Static Site Generation

Learn about static site generation at build time.

So, here’s a question—if we need to build a dynamic page and SEO isn’t really important (admin pages, private profile pages, etc.), why don’t we just send a static page to the client and load all the data once the page has been transferred to the browser?

So far, we’ve seen two different ways of rendering our web apps: on the client side and server side. Next.js gives us a third option called static site generation (SSG).

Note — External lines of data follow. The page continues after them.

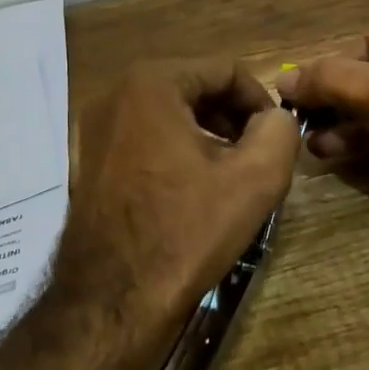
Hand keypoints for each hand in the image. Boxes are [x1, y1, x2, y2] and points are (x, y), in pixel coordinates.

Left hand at [53, 59, 299, 366]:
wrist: (112, 299)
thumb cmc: (185, 231)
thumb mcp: (255, 178)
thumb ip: (280, 131)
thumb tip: (275, 119)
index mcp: (151, 83)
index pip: (225, 70)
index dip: (260, 101)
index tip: (277, 138)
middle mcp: (115, 94)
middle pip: (194, 88)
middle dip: (233, 117)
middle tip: (257, 156)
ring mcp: (94, 128)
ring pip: (169, 113)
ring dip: (207, 134)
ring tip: (230, 175)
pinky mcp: (88, 160)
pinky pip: (144, 137)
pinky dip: (176, 150)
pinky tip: (193, 189)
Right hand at [276, 1, 368, 241]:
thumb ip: (335, 81)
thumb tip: (281, 79)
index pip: (366, 44)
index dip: (328, 70)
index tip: (292, 95)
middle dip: (335, 100)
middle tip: (295, 121)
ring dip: (346, 123)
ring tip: (308, 142)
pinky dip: (368, 140)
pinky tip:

With SSG, we will be able to pre-render some specific pages (or even the whole website if necessary) at build time; that means that when we’re building our web app, there might be some pages that won’t change their content very often, so it makes sense for us to serve them as static assets. Next.js will render these pages during the build phase and will always serve that specific HTML that, just like SSR, will become interactive thanks to the React hydration process.

Advantages of SSG

SSG brings a lot of advantages when compared to both CSR and SSR:

  • Easy to scale: Static pages are just HTML files that can be served and cached easily by any content delivery networkA content delivery network is a geographically distributed network of proxy servers and their data centers. The goal is to provide high availability and performance by distributing the service spatially relative to end users. (from now on, CDN). But even if we want to serve them using our own web server, it will result in a very low workload given that no hard computations are needed for serving a static asset.

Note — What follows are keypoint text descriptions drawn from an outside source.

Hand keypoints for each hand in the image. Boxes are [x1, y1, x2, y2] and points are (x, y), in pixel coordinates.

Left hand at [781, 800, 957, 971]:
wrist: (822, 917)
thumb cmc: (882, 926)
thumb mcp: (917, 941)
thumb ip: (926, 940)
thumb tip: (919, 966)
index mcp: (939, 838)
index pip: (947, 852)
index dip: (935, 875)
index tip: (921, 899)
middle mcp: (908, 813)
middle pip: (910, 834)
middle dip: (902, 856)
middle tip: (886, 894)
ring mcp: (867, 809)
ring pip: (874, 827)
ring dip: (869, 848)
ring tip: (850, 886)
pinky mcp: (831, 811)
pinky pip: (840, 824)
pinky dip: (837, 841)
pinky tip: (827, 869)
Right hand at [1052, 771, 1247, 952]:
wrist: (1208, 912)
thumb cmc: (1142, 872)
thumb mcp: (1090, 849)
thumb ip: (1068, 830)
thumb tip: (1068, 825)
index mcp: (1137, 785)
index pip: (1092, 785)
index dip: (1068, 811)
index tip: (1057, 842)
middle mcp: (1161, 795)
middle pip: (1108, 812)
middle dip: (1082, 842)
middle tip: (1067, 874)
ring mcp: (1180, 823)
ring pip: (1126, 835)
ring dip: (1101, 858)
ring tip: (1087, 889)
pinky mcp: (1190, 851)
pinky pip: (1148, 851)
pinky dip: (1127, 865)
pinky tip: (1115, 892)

  • Outstanding performances: As said before, the HTML is pre-rendered at build time, so both the client and server can bypass the runtime rendering phase for each request. The web server will send the static file, and the browser will just display it, as easy as that. No data fetching is required on the server side; everything we need is already pre-rendered inside the static HTML markup, and that reduces the potential latency for each request.

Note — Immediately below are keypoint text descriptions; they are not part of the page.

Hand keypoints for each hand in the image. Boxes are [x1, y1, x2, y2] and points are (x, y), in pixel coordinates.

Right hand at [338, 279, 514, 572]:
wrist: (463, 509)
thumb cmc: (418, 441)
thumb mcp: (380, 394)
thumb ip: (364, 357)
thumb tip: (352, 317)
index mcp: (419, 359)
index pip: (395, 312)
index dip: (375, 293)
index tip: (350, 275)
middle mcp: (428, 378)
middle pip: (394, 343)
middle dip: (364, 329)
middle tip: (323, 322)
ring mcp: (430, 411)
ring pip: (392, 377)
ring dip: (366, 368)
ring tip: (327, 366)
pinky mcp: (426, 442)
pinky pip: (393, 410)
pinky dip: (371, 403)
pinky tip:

  • More secure requests: We don’t need to send any sensitive data to the web server for rendering the page, and that makes life a bit harder for malicious users. No access to APIs, databases, or other private information is required because every piece of information needed is already part of the pre-rendered page.

The limitations of SSG

SSG is probably one of the best solutions for building performant and highly scalable front-end applications. The biggest concern about this rendering technique is that once the page has been built, the content will remain the same until the next deployment.